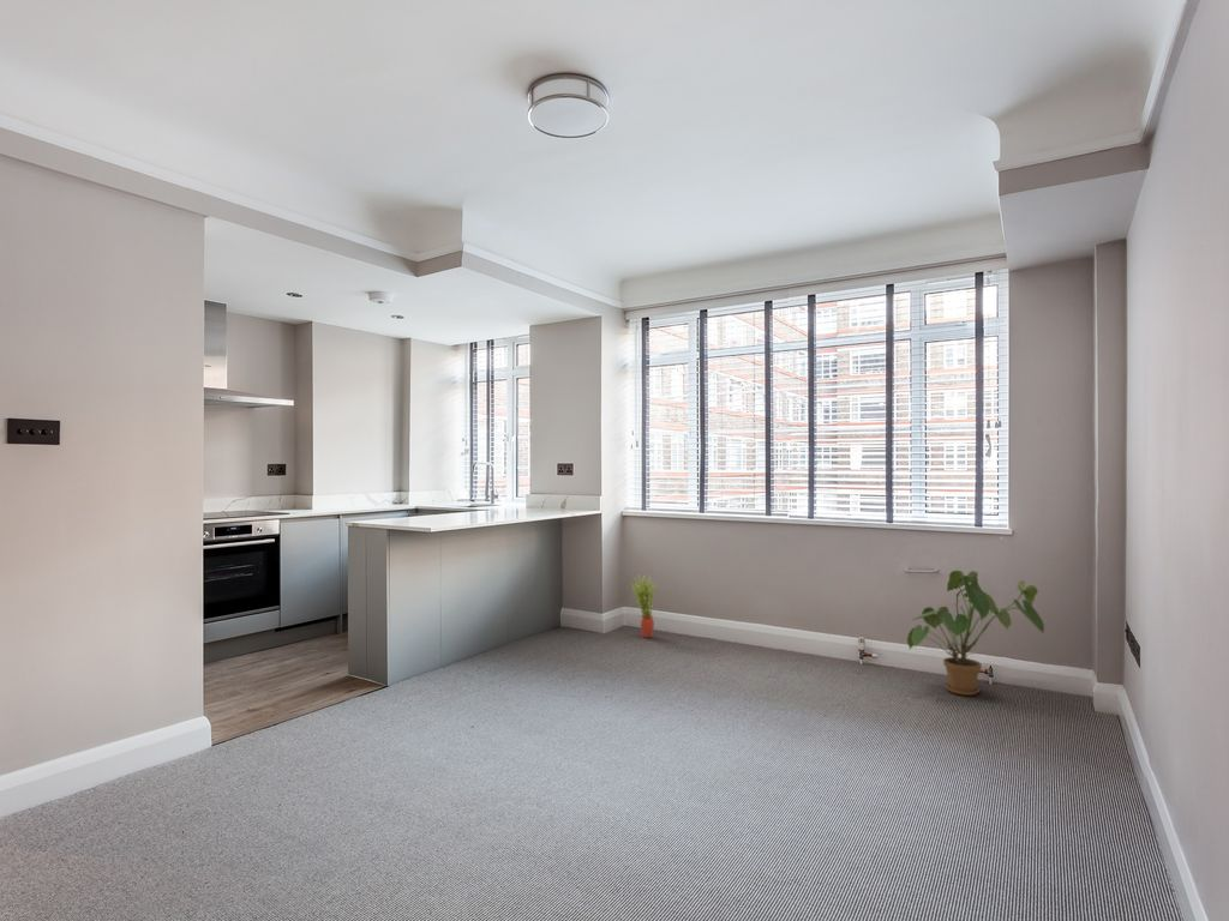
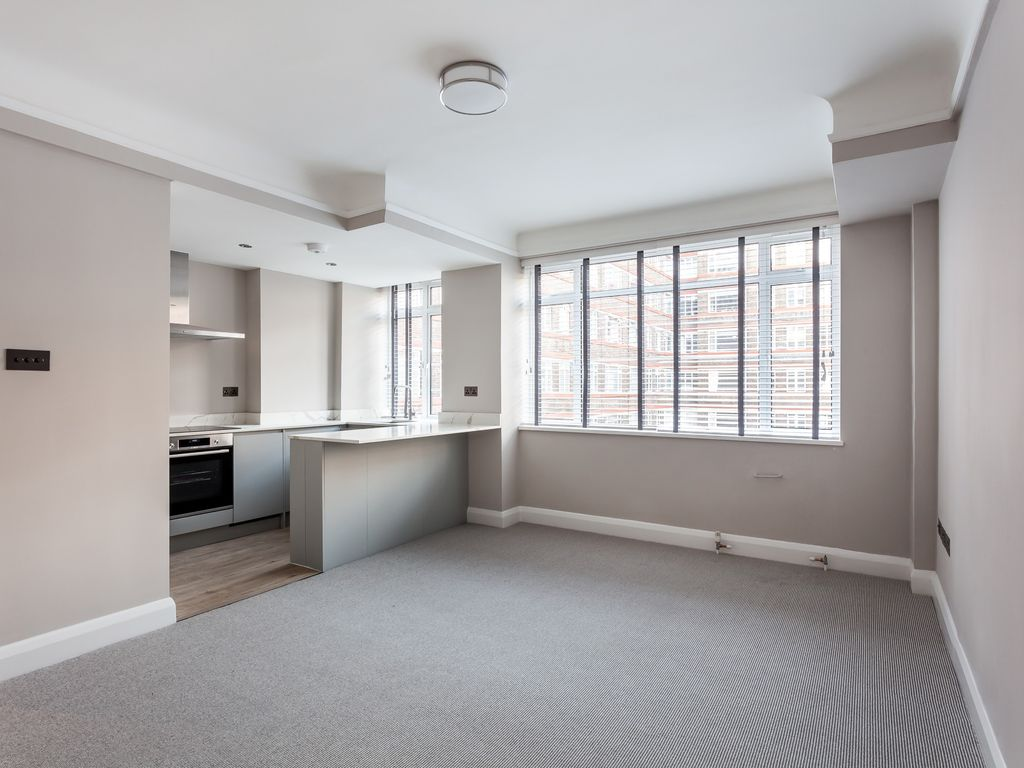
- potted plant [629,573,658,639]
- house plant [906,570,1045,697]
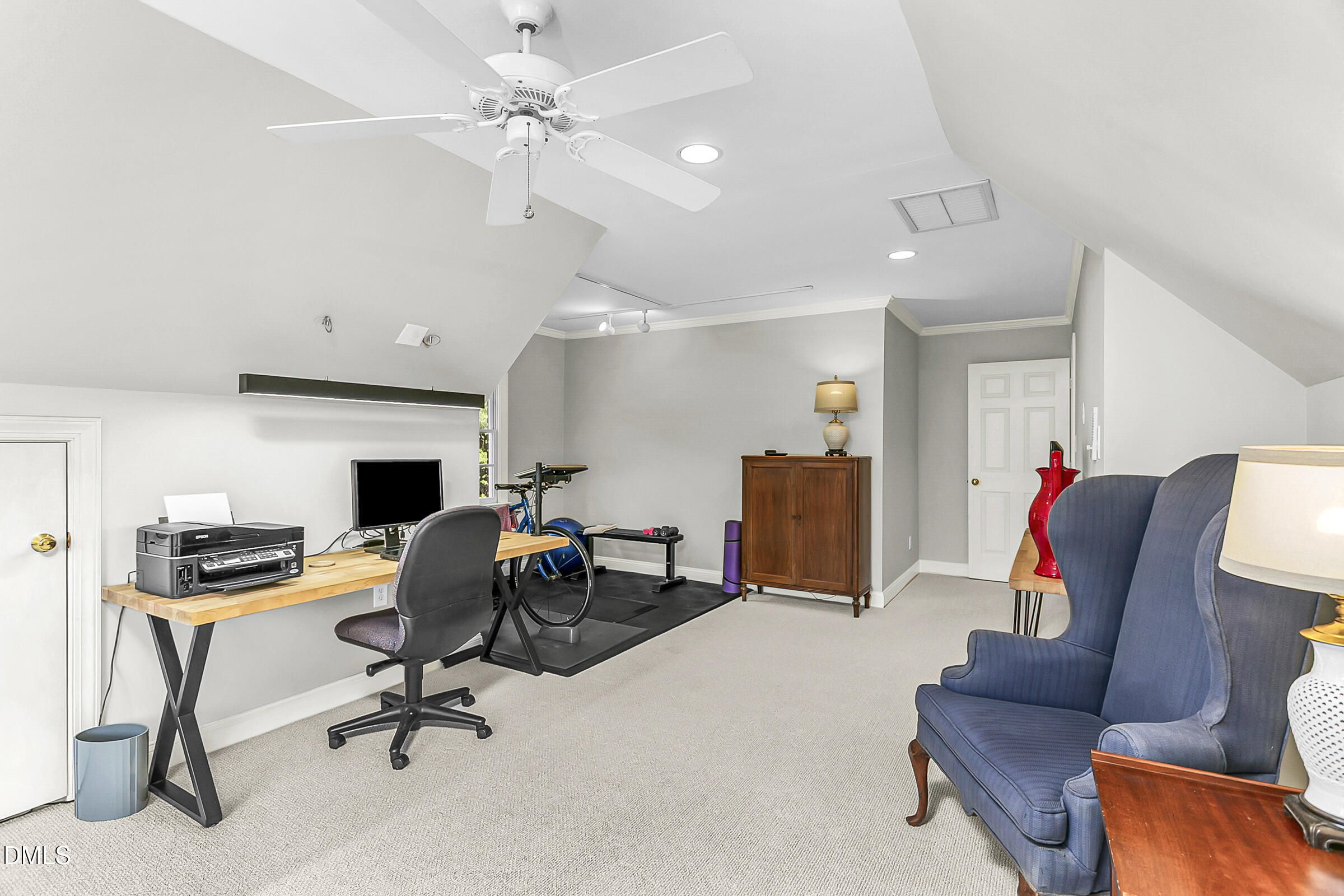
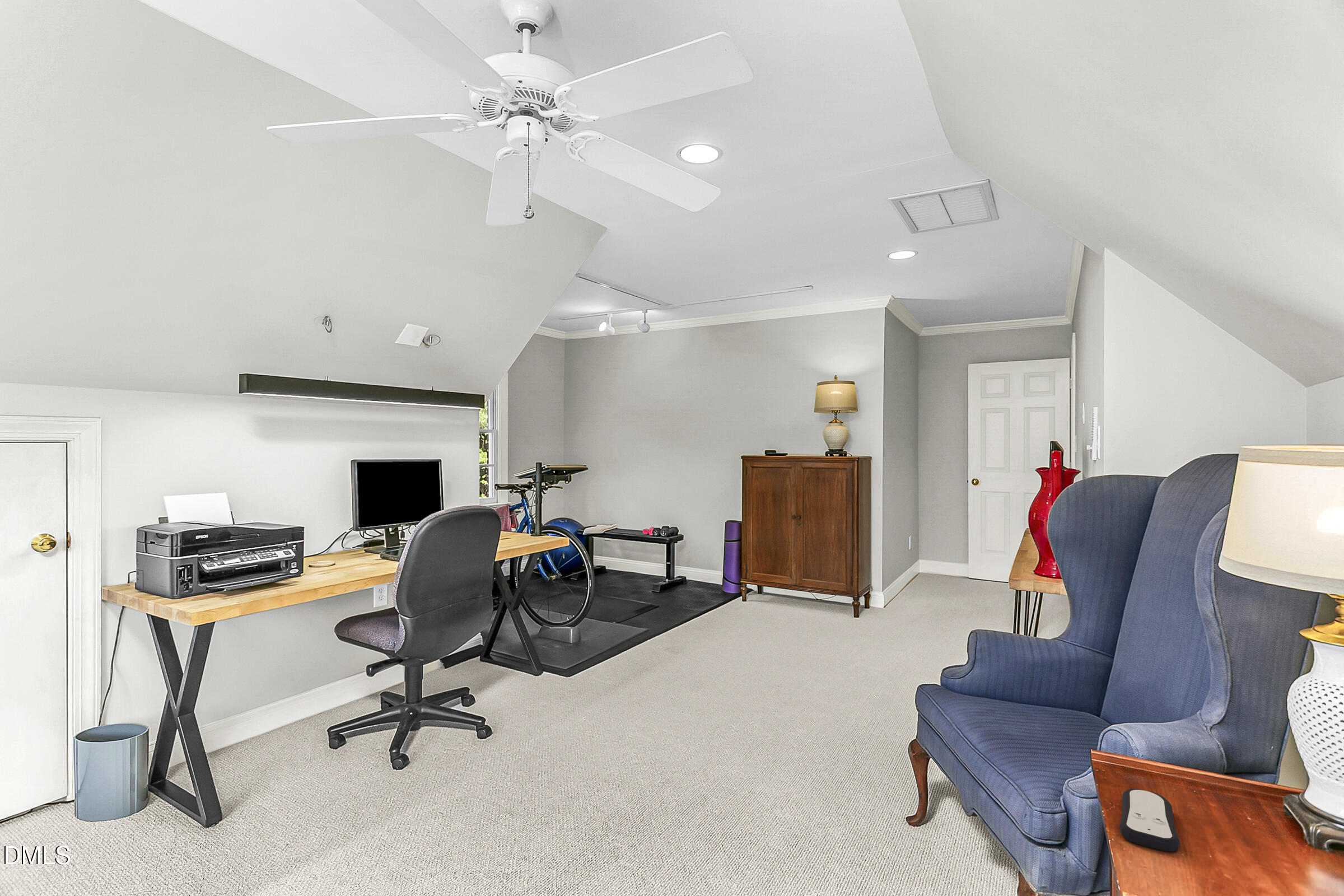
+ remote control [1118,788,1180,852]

:: AIM OF THE EXERCISE ::
Wherever a picture appears in the listing above, drop it, and restate the rest exactly.

:: TASK RESULT ::
- potted plant [629,573,658,639]
- house plant [906,570,1045,697]
+ remote control [1118,788,1180,852]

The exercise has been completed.